_ACTIVITY_. Answer with a number only, giving how many lines in the data below include "right".

_SUPPLIED RECORDS_.
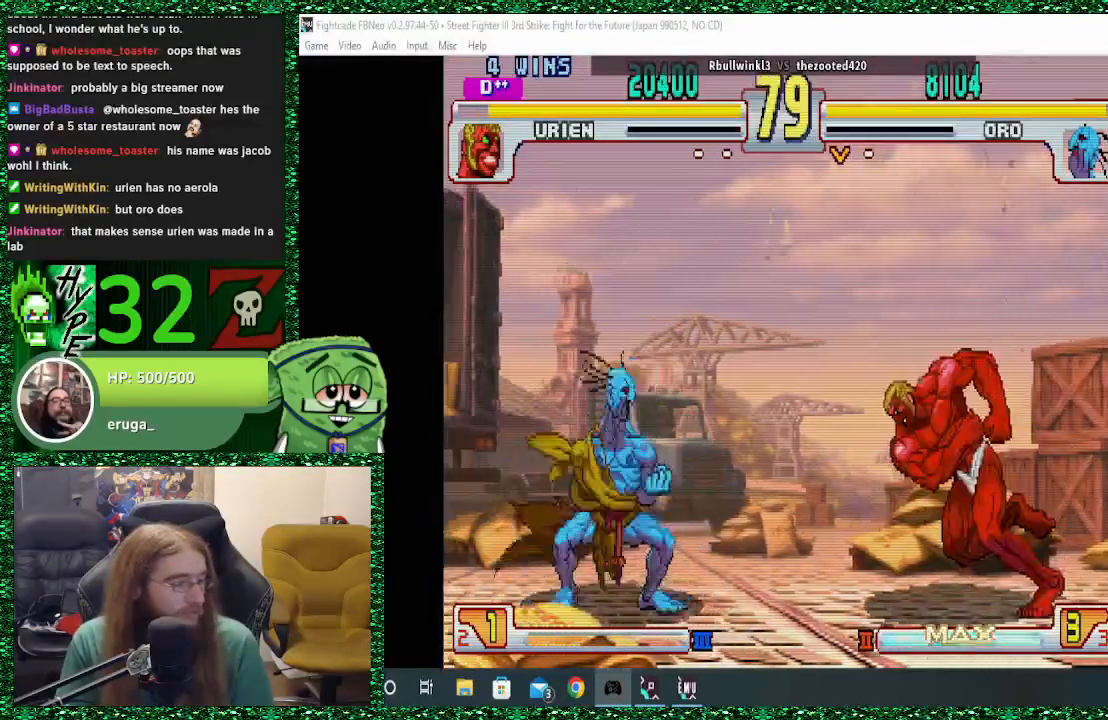
{"buttons": [], "left_stick": "left", "events": [[33, "SQUARE", "down"], [100, "left_stick", "left"], [133, "SQUARE", "up"]]}
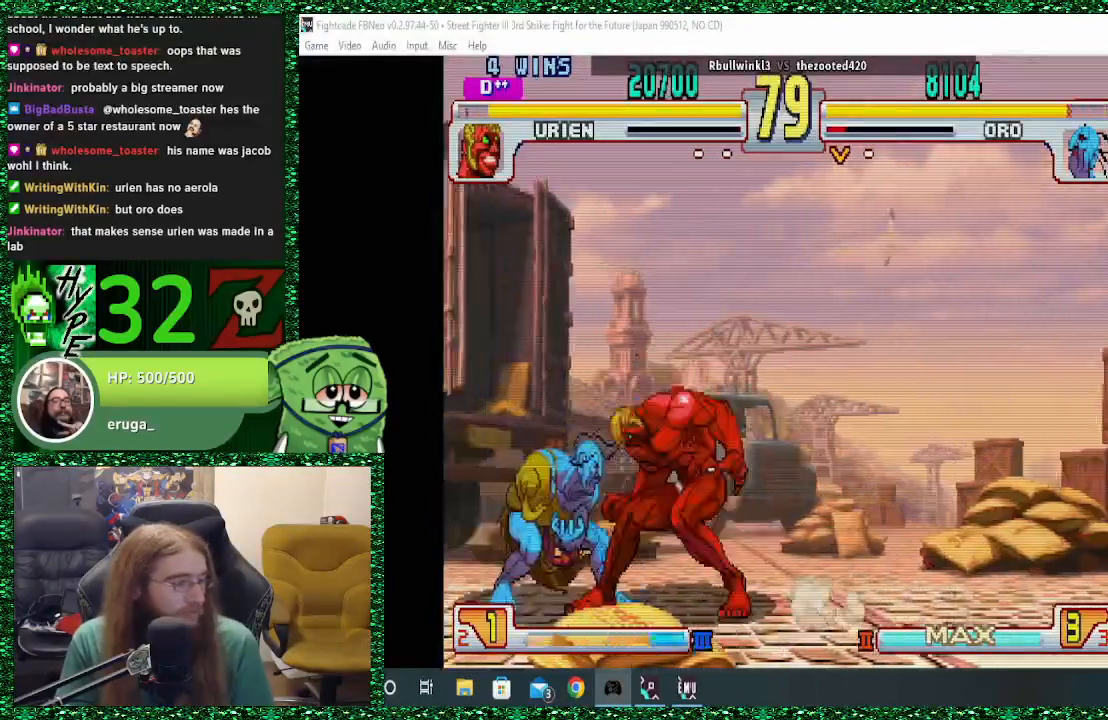
{"buttons": [], "left_stick": "left", "events": [[167, "R2", "down"], [233, "R2", "up"], [300, "R2", "down"], [367, "R2", "up"]]}
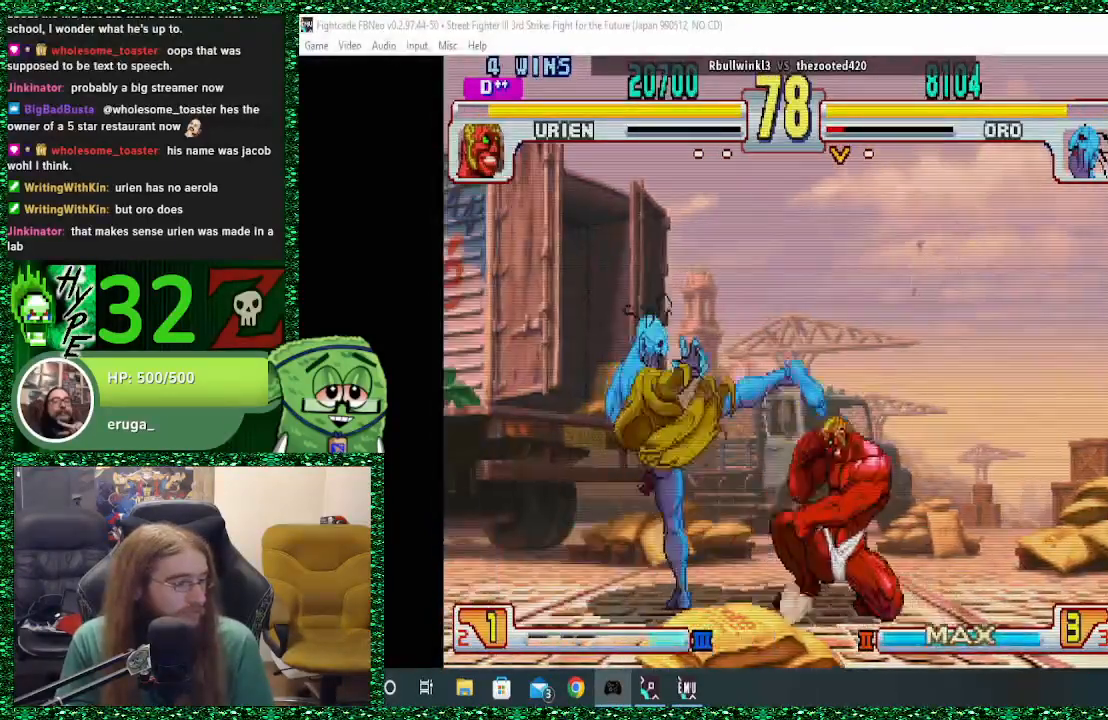
{"buttons": [], "left_stick": "left", "events": [[367, "SQUARE", "down"], [367, "left_stick", "right"], [433, "SQUARE", "up"], [433, "left_stick", "left"]]}
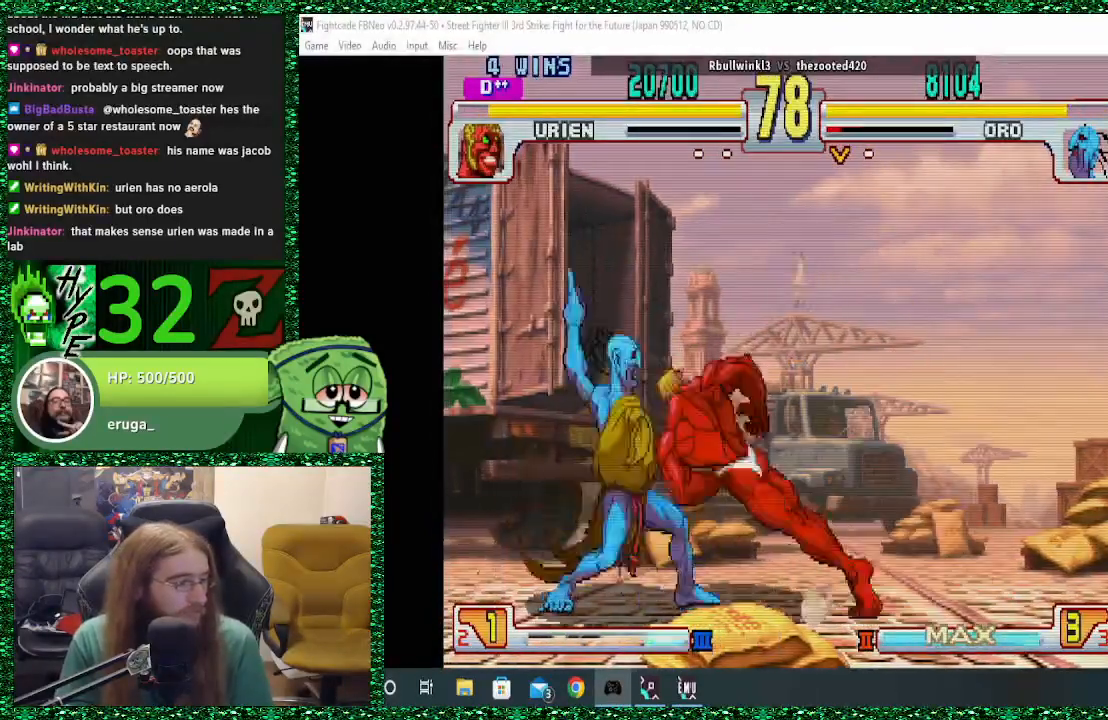
{"buttons": [], "left_stick": "left", "events": []}
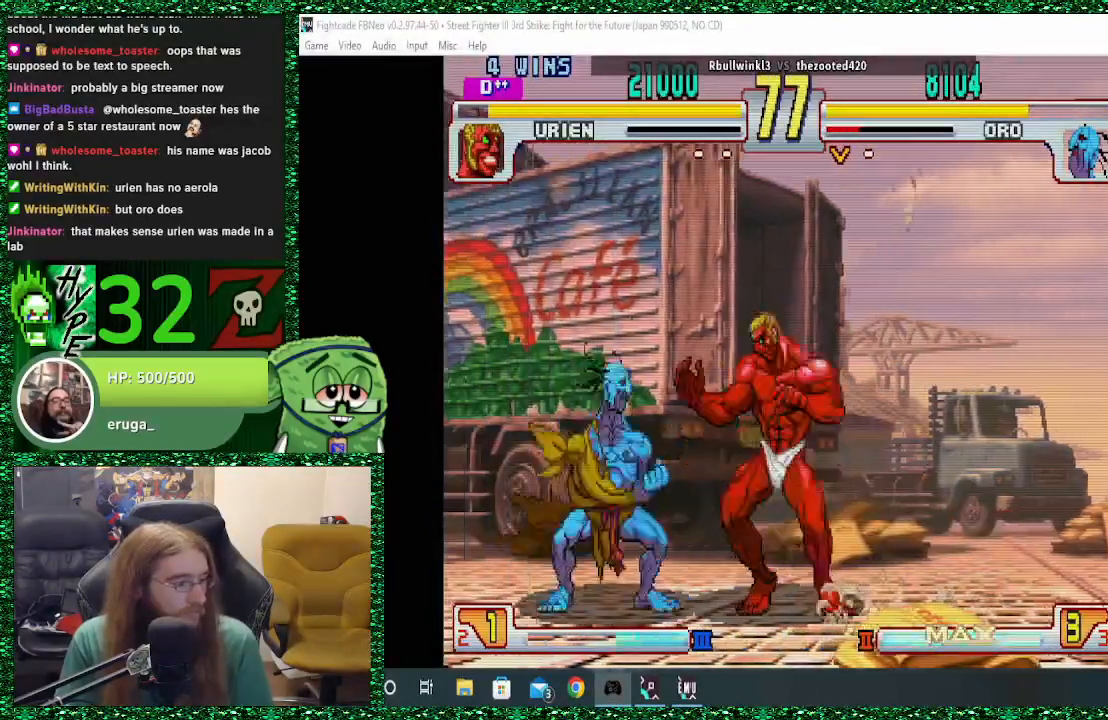
{"buttons": [], "left_stick": "left", "events": [[33, "R2", "down"], [100, "R2", "up"], [167, "R2", "down"], [233, "R2", "up"]]}
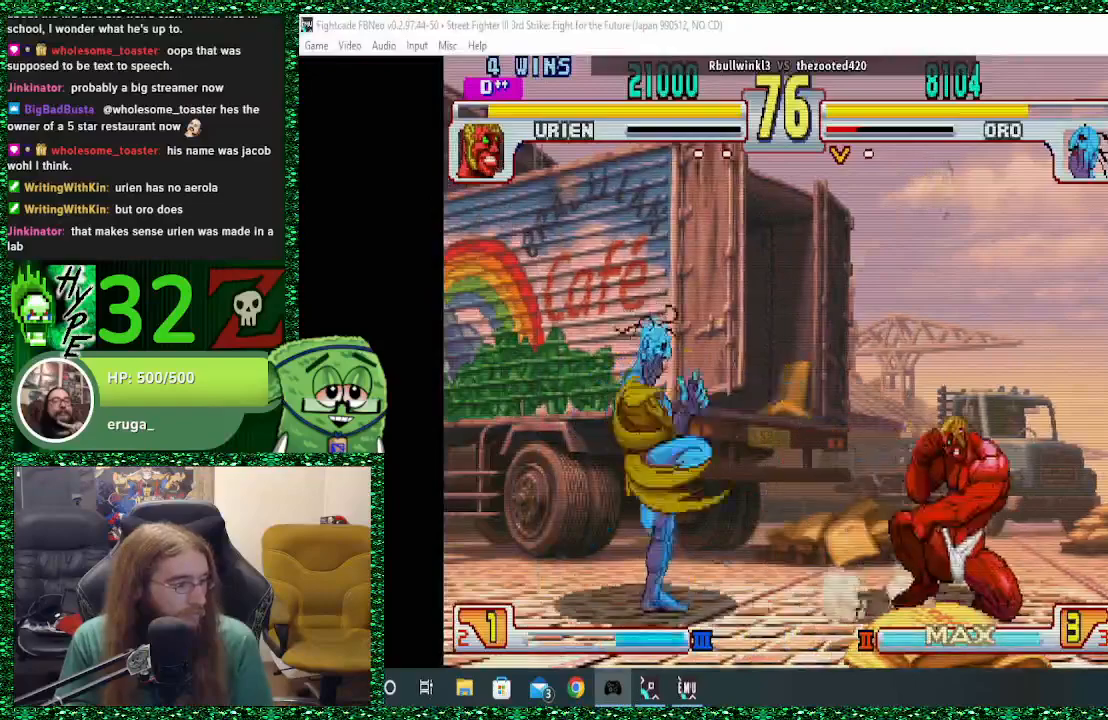
{"buttons": [], "left_stick": "left", "events": []}
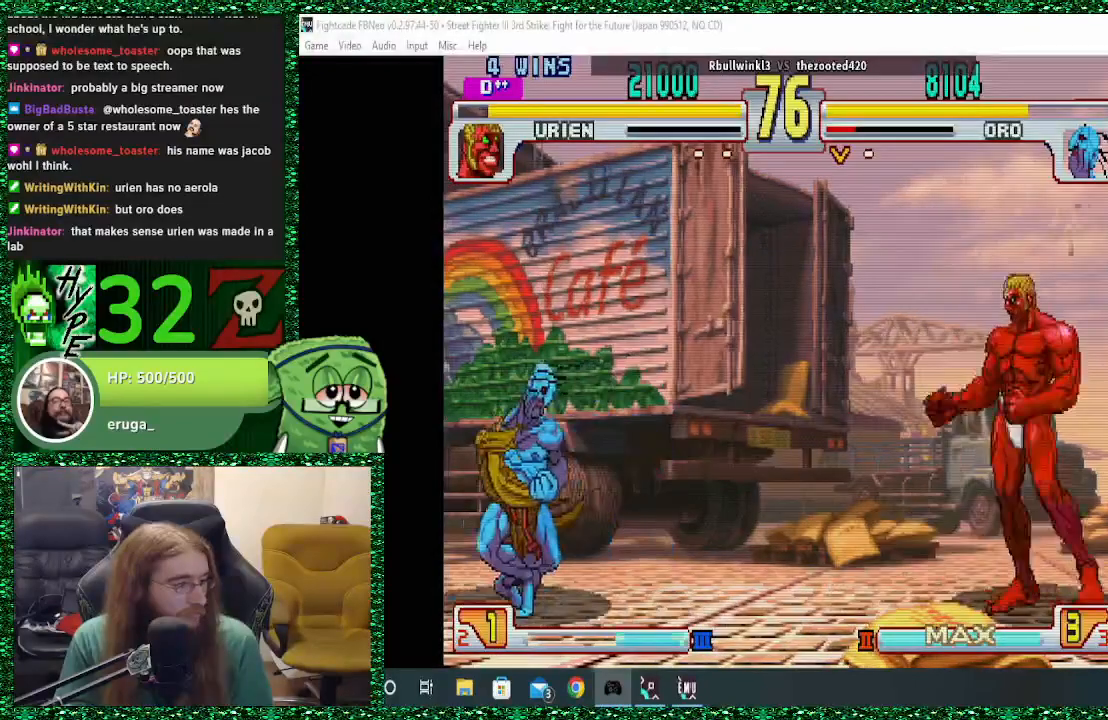
{"buttons": [], "left_stick": "left", "events": [[167, "left_stick", "right"], [200, "SQUARE", "down"], [233, "SQUARE", "up"], [267, "left_stick", "left"]]}
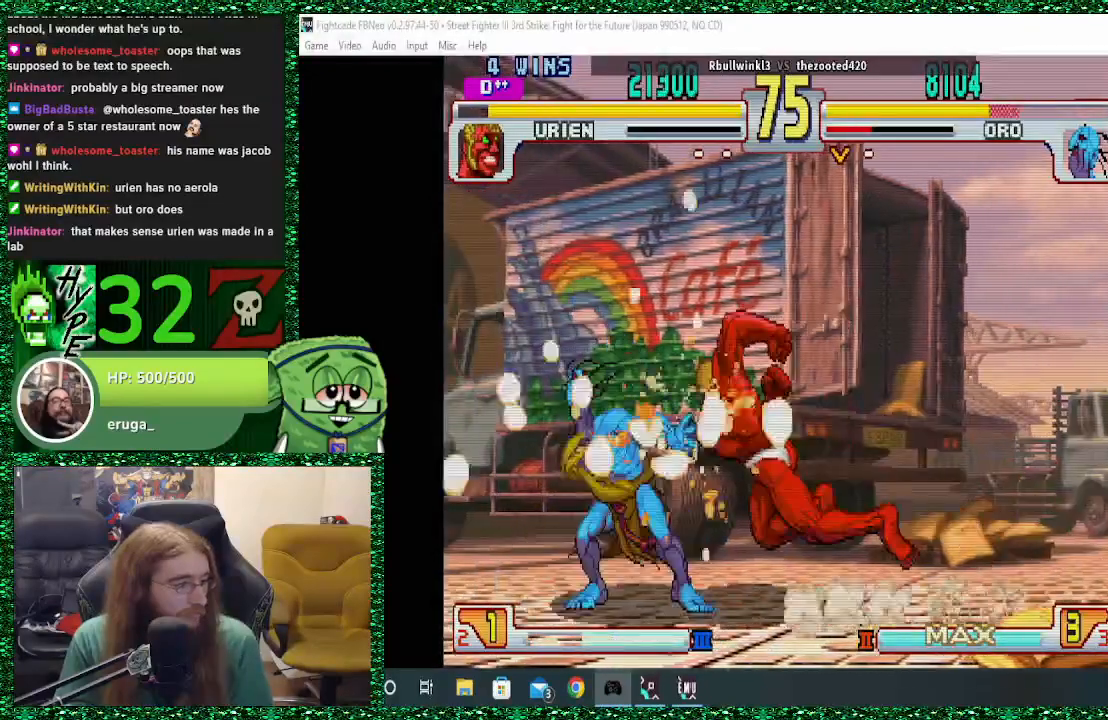
{"buttons": [], "left_stick": "left", "events": [[400, "R2", "down"], [467, "R2", "up"]]}
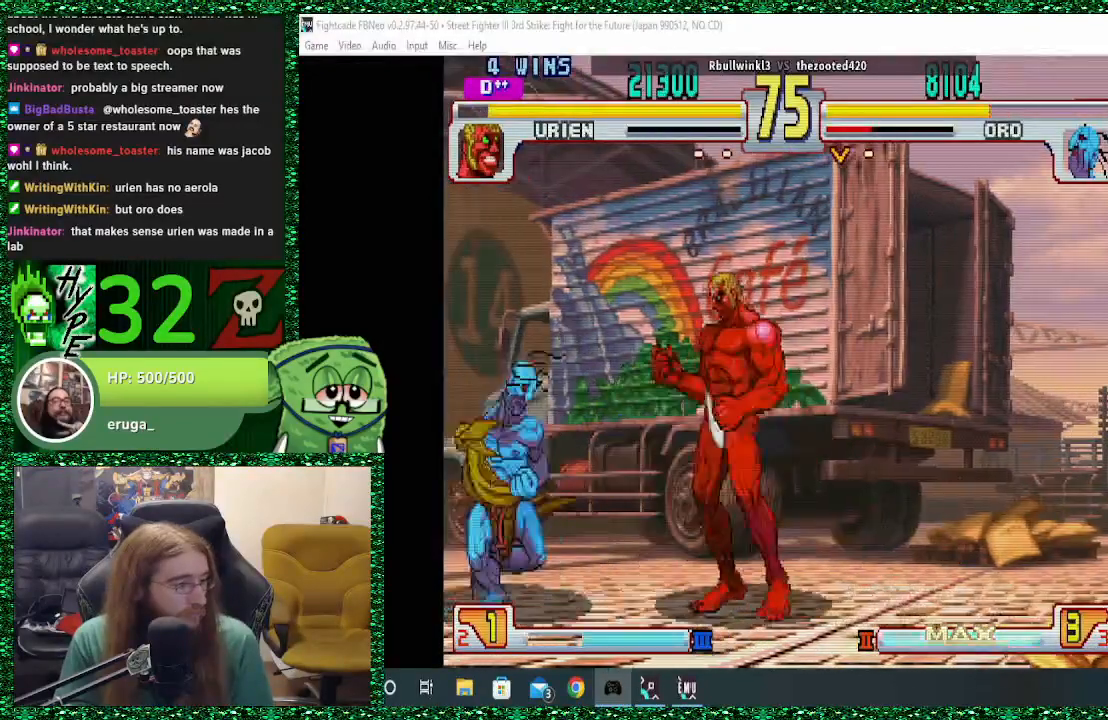
{"buttons": [], "left_stick": "left", "events": [[33, "R2", "down"], [100, "R2", "up"]]}
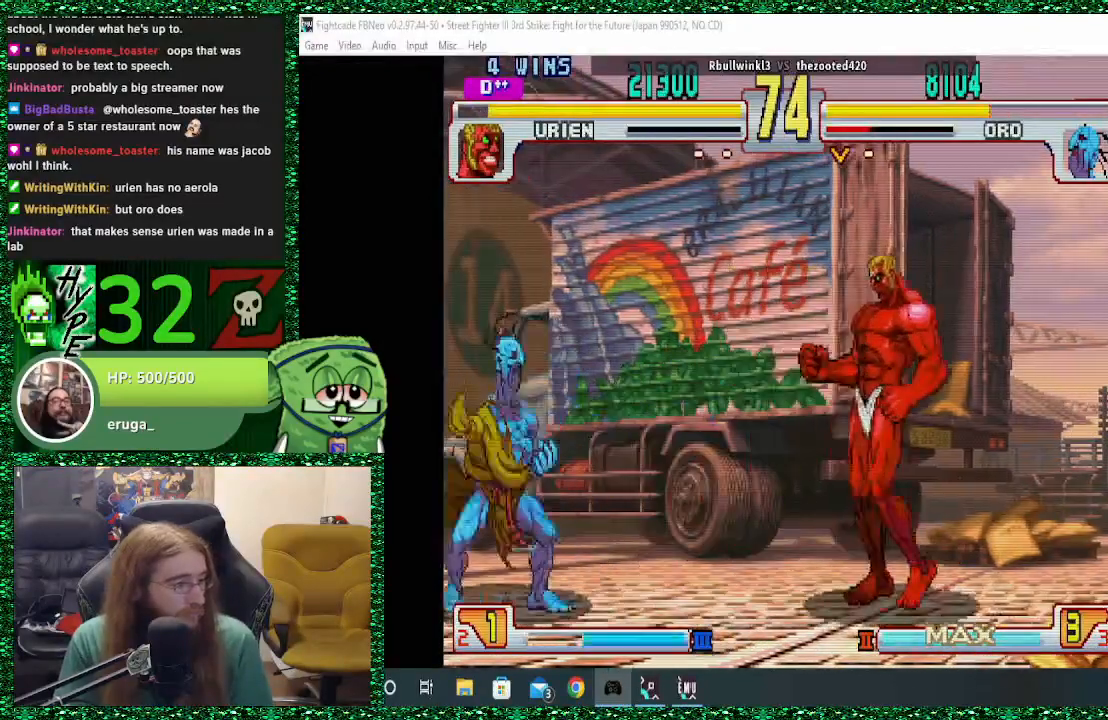
{"buttons": [], "left_stick": "down-left", "events": [[133, "left_stick", "down-left"]]}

_ANSWER TO THIS TASK_. 2